To-do item »
Please find every line in the material below that contains the word "MacBook" and copy each of those lines in full.

Data for this task »

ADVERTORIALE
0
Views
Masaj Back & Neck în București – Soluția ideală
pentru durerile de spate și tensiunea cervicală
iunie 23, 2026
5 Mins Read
...
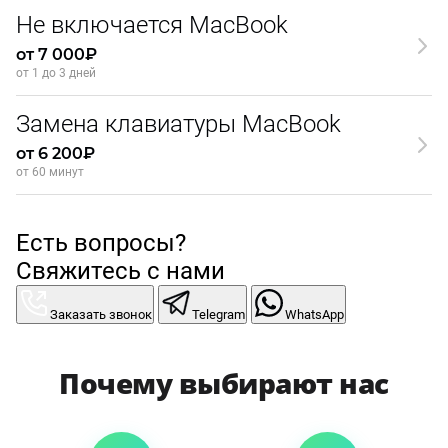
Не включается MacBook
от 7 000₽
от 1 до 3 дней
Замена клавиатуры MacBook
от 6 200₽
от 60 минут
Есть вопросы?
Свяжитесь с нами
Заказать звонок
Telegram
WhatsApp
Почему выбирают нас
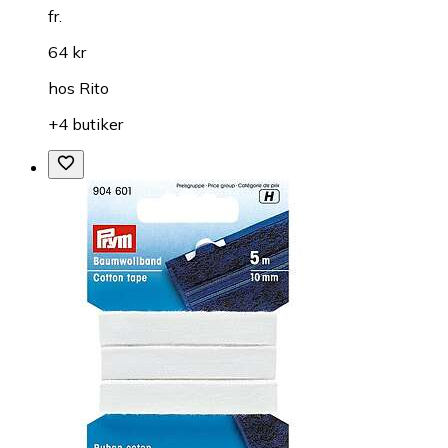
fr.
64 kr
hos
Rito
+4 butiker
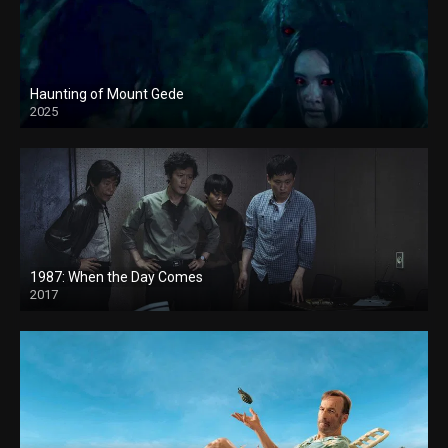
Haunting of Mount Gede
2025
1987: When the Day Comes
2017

Result »
Не включается MacBook
Замена клавиатуры MacBook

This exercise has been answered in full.